Netflix eventually moved much of their infrastructure to use internal service mesh approaches, but Eureka's design principles remain influential.

Kubernetes DNS and Service Discovery

Kubernetes provides built-in server-side discovery:

  • Every Service object gets a stable DNS name (e.g., my-service.my-namespace.svc.cluster.local)
  • kube-proxy or eBPF-based alternatives (Cilium) handle load balancing at the network level
  • Endpoints objects track the set of healthy pod IPs backing each service
  • Headless services (no ClusterIP) return individual pod IPs via DNS, enabling client-side load balancing when needed
  • etcd stores all service and endpoint state; the control plane watches for pod lifecycle changes and updates endpoints automatically

The Kubernetes model is server-side discovery by default (clients hit a virtual IP, kube-proxy routes to a pod) but supports client-side patterns via headless services and libraries like kube-rs in Rust.


Common Pitfalls

  1. Stale registrations: If health checks are too infrequent or TTLs too long, clients route traffic to dead instances. Use aggressive TTLs (5-15 seconds) with heartbeat intervals at 1/3 of the TTL.

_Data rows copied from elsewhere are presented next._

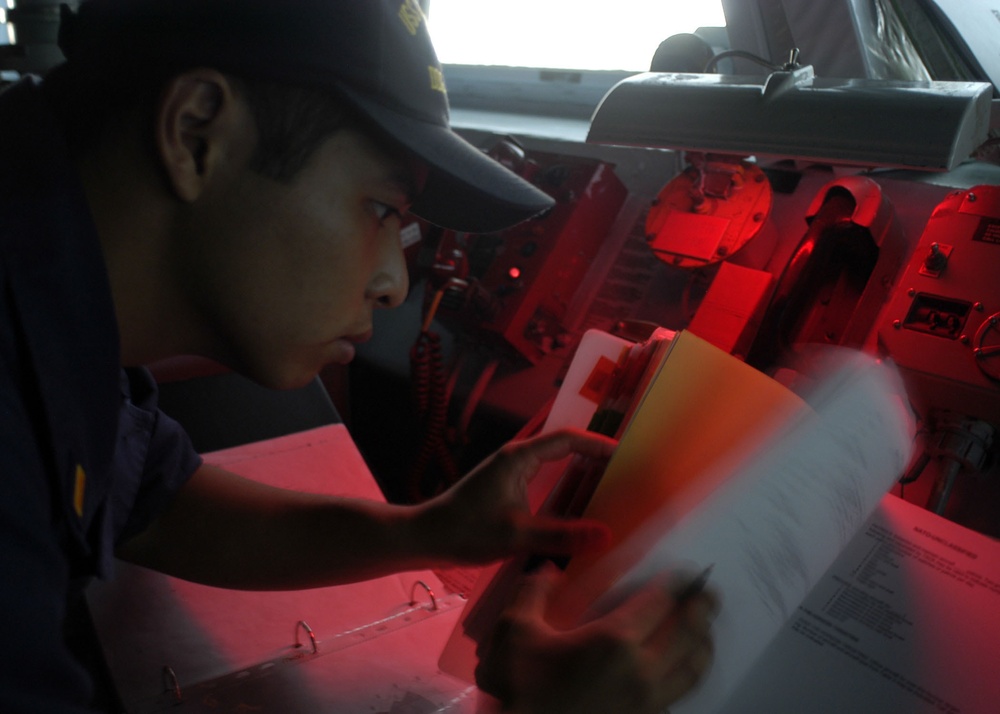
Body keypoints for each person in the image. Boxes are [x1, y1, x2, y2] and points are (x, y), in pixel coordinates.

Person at [0, 1, 716, 712]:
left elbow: (156, 504)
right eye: (382, 209)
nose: (394, 283)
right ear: (195, 132)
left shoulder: (53, 302)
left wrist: (427, 530)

  2. Thundering herd on registry: If all clients poll the registry simultaneously, it creates load spikes. Use jittered polling intervals and client-side caching.

  3. No fallback on registry failure: If the registry itself is down, clients must have a cached copy of known instances. Never make the registry a hard synchronous dependency on the request path.

  4. Ignoring zone/region awareness: Discovering an instance in a distant availability zone adds unnecessary latency. Prefer same-zone instances when possible.


Key Takeaways

  • Client-side discovery gives more control; server-side discovery gives simplicity. Most production systems use server-side (Kubernetes, API gateways) because operational simplicity wins at scale.
  • DNS-based discovery is the lowest-common-denominator approach but lacks health awareness without additional tooling.
  • Consul and etcd are the dominant registry backends in modern systems. ZooKeeper is legacy but still widely deployed.
  • Always cache registry results on the client side. The registry is a convenience, not a hard dependency for every request.